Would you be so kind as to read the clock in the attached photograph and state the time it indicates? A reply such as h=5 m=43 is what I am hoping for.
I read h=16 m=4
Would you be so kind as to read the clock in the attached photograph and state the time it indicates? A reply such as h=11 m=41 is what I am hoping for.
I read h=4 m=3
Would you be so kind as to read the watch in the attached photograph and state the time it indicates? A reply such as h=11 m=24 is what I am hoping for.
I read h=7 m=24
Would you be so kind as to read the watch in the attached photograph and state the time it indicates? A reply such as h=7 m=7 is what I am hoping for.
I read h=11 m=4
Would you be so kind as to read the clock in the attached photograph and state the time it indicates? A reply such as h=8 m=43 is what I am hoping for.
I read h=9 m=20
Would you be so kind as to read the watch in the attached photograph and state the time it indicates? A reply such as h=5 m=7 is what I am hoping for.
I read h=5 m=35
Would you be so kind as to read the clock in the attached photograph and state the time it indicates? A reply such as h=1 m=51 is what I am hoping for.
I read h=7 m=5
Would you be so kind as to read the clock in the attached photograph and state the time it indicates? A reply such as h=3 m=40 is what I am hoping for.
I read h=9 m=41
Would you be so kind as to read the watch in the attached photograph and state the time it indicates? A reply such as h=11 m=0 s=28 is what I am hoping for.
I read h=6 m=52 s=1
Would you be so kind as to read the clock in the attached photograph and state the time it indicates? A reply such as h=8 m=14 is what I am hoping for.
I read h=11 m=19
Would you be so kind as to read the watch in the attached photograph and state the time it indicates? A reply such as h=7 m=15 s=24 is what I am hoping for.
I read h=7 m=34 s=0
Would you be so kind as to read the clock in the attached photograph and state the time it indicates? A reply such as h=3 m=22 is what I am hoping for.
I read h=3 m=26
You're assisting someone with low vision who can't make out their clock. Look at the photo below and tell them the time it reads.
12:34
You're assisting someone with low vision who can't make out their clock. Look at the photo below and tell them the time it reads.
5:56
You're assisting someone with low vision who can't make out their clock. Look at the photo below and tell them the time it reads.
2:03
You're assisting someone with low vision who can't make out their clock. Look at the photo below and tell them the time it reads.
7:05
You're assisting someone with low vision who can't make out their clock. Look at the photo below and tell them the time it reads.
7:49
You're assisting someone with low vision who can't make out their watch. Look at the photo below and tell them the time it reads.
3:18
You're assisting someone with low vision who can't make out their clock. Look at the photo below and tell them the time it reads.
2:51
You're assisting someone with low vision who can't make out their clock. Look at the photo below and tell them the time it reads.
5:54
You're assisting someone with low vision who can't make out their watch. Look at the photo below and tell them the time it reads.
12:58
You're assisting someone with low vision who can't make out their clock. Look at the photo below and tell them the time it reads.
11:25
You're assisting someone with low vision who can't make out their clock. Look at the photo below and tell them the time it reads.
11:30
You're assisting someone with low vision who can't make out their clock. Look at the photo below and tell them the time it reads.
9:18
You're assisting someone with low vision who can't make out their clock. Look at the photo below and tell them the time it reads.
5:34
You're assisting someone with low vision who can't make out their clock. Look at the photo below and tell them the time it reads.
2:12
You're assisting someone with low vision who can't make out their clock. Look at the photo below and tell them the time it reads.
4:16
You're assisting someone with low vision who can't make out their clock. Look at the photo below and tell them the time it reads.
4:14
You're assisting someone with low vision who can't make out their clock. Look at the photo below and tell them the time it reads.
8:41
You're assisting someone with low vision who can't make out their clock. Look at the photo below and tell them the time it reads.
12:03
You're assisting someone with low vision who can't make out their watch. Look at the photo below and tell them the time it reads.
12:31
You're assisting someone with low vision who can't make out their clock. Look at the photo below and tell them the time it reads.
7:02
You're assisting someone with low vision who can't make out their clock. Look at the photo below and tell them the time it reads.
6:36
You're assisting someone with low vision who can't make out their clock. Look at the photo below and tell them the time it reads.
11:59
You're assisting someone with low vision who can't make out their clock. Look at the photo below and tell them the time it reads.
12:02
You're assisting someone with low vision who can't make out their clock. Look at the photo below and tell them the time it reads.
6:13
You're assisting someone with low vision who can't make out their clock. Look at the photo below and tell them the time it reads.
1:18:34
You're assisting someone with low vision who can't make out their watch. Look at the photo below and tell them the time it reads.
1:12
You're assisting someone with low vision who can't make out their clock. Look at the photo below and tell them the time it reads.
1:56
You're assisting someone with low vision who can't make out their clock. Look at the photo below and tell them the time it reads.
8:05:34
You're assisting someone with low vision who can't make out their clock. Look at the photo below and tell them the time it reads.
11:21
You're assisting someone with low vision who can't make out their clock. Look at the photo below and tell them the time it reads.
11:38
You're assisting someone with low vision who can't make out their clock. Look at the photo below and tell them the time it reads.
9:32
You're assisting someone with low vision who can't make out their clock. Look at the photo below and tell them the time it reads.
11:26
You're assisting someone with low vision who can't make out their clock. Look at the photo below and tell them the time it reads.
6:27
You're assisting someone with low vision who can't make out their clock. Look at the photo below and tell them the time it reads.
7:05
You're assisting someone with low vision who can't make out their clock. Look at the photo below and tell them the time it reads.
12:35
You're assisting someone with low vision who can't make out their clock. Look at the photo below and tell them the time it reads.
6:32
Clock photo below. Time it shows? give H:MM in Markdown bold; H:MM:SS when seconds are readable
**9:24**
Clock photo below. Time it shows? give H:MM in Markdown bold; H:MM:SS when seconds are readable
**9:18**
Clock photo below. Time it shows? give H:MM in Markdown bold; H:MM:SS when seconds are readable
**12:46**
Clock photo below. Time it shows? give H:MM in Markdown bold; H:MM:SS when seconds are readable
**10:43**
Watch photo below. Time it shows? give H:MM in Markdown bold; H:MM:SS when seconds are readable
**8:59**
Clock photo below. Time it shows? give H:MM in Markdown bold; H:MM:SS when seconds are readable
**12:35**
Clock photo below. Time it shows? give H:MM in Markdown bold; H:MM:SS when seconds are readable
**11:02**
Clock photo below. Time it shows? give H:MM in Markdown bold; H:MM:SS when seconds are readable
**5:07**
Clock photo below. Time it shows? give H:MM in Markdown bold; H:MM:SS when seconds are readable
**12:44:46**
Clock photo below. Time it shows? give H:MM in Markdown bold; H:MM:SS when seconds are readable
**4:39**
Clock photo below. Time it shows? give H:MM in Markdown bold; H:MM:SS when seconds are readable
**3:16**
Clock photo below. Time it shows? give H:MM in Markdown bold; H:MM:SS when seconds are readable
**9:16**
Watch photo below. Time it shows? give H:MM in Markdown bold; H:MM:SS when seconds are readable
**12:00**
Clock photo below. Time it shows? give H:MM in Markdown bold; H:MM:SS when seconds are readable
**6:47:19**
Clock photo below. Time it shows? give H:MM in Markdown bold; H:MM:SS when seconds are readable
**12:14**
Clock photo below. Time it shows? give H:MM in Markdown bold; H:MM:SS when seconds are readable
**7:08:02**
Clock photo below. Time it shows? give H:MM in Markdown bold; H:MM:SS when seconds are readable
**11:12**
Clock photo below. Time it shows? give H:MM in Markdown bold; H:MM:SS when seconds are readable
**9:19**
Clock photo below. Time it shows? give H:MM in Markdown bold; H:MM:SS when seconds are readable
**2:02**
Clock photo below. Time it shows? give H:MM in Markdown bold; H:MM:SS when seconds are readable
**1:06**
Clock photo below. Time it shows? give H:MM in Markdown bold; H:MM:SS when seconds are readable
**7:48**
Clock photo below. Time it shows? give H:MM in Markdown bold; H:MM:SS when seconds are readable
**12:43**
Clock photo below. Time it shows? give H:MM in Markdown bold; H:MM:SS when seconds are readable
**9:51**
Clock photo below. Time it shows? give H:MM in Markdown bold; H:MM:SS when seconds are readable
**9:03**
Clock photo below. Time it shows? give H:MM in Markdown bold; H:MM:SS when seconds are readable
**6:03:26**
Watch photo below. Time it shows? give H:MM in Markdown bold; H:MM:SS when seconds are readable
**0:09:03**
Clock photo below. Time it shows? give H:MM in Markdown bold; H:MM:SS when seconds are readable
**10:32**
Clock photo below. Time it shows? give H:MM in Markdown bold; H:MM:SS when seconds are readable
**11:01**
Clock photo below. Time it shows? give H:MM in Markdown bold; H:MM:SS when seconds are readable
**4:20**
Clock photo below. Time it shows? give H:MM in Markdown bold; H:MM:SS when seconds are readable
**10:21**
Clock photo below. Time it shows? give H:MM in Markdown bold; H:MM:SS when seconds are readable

########################################

What needs to be done:
Reproduce verbatim every line of the entries from the very first one through the line containing "I read h=7 m=34 s=0", including both of those lines.

Result of the task:
Would you be so kind as to read the clock in the attached photograph and state the time it indicates? A reply such as h=5 m=43 is what I am hoping for.
I read h=16 m=4
Would you be so kind as to read the clock in the attached photograph and state the time it indicates? A reply such as h=11 m=41 is what I am hoping for.
I read h=4 m=3
Would you be so kind as to read the watch in the attached photograph and state the time it indicates? A reply such as h=11 m=24 is what I am hoping for.
I read h=7 m=24
Would you be so kind as to read the watch in the attached photograph and state the time it indicates? A reply such as h=7 m=7 is what I am hoping for.
I read h=11 m=4
Would you be so kind as to read the clock in the attached photograph and state the time it indicates? A reply such as h=8 m=43 is what I am hoping for.
I read h=9 m=20
Would you be so kind as to read the watch in the attached photograph and state the time it indicates? A reply such as h=5 m=7 is what I am hoping for.
I read h=5 m=35
Would you be so kind as to read the clock in the attached photograph and state the time it indicates? A reply such as h=1 m=51 is what I am hoping for.
I read h=7 m=5
Would you be so kind as to read the clock in the attached photograph and state the time it indicates? A reply such as h=3 m=40 is what I am hoping for.
I read h=9 m=41
Would you be so kind as to read the watch in the attached photograph and state the time it indicates? A reply such as h=11 m=0 s=28 is what I am hoping for.
I read h=6 m=52 s=1
Would you be so kind as to read the clock in the attached photograph and state the time it indicates? A reply such as h=8 m=14 is what I am hoping for.
I read h=11 m=19
Would you be so kind as to read the watch in the attached photograph and state the time it indicates? A reply such as h=7 m=15 s=24 is what I am hoping for.
I read h=7 m=34 s=0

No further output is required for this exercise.